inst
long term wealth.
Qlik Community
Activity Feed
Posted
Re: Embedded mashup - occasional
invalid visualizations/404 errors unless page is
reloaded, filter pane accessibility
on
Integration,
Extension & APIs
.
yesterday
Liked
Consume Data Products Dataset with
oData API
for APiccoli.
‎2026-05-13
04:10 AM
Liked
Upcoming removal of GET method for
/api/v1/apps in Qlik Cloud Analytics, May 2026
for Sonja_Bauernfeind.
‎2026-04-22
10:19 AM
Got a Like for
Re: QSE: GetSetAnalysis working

------------------------------------------------------------

- _INSTRUCTION_: Return all lines of the material above in which the word "Qlik" occurs.

- _FINISHED TASK_:
Qlik Community
/api/v1/apps in Qlik Cloud Analytics, May 2026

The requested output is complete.